• [Source extract]
------------------------

The subset of Cars93 categories used in this tip to test code include: Origin, Type, Manufacturer, DriveTrain, and Man.Trans.Avail. Notice that not all these category names are consistent with SQL Server column naming conventions. In particular, the Man.Trans.Avail category name is consistent with a SQL Server three-part name, but the whole name really references a single column in the Cars93 dataset -- not the avail table in the trans schema of the Man database.
Transferring data from a csv file to a SQL Server table
As covered in the preceding section, the data for this tip can be downloaded from one of several sources where you can obtain the Cars93 dataset as a csv file. For your convenience, one of these sources is in the download file with this tip. The following screen shot displays the first ten of ninety-four rows from the csv file. The original downloaded Cars93.csv file is renamed Cars93_b_4_editing.csv within this tip.
- The first row contains the field names for the columns in the Cars93 dataset as it is available from this resource. Notice that the first column in the first row specifies a blank column name (""). The rows following the first row show the first column is an identity column that starts with a value of 1 and increments by one for each successive row.

------------------------

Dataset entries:

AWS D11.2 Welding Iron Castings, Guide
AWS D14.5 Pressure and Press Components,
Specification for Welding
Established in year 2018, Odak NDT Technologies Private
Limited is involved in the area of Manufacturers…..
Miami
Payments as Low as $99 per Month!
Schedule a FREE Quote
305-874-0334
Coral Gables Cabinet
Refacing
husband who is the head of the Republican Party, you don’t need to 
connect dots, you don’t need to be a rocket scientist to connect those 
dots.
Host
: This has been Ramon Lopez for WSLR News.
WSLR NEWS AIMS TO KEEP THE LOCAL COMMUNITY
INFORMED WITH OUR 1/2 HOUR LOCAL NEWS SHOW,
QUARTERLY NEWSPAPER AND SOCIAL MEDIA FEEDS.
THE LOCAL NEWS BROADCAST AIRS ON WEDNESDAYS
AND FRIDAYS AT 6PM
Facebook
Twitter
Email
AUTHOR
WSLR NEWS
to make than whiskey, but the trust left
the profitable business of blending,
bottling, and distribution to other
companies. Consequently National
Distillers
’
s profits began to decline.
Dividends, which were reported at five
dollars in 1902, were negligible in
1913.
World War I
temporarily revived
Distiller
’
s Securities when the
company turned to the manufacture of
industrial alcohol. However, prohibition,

------------------------

• [Exercises to complete]
A) According to the Cars93 tip, what new name is given to the original downloaded Cars93.csv file?
B) Using the Cars93 tip, explain why the category name Man.Trans.Avail does not fit SQL Server column naming conventions.
C) Continue the Cars93 tip from the point where it ends.
The dataset entries are separate material and have nothing to do with the Cars93 tip.

• [Results for each task]
A) It is renamed Cars93_b_4_editing.csv.

B) The name Man.Trans.Avail has the form of a SQL Server three-part name, which would point to the avail table in the trans schema of the Man database. In the Cars93 dataset, however, the whole name refers to a single column.

C)
- Also, one column of integer values (Cylinders) has its values embraced by double quote marks and other columns of integer values are not embraced by double quote marks.
- Fields with alphabetical values are consistently embraced in quotes.
- Finally, notice that each line ends with a linefeed designator.
Some minor editing was performed on the raw csv file to make it an easy and familiar one to import into a SQL Server table. The following screen shot shows the edited version of the downloaded file, which has the name Cars93.csv.
- The name ID is assigned to the first column in the first row.
- Double quote marks are removed from all field values starting in row 2 through the end of the file.
The Cars93.csv file can help create and populate a SQL Server table by either of two different stored procedures which are nearly the same. Both stored procedure versions create and populate a temporary table named ##temp_clean.
- The load_contingency_table_source_data_wo_ManTransAvail_fix stored procedure contains a minimal amount of code for getting the Cars93.csv data file into SQL Server for processing.
- The load_contingency_table_source_data_w_ManTransAvail_fix stored procedure contains nearly the same code as in the first one – except that it assigns an alias to one column from the csv file. The alias allows the column to be processed from within SQL Server. Without the name change, the source for the column is incorrectly specified for a SQL Server column.
- This tip provides a separate stored procedure for each version of the ##temp_clean table. You can update the stored procedure with the fix for manual transmission availability as required for cleaning other columns. As additional cleaning becomes necessary, you can either modify the load_contingency_table_source_data_w_ManTransAvail_fix stored procedure or prepare another stored procedure that populates the ##temp_clean global table with the most recently cleaned Cars93 dataset.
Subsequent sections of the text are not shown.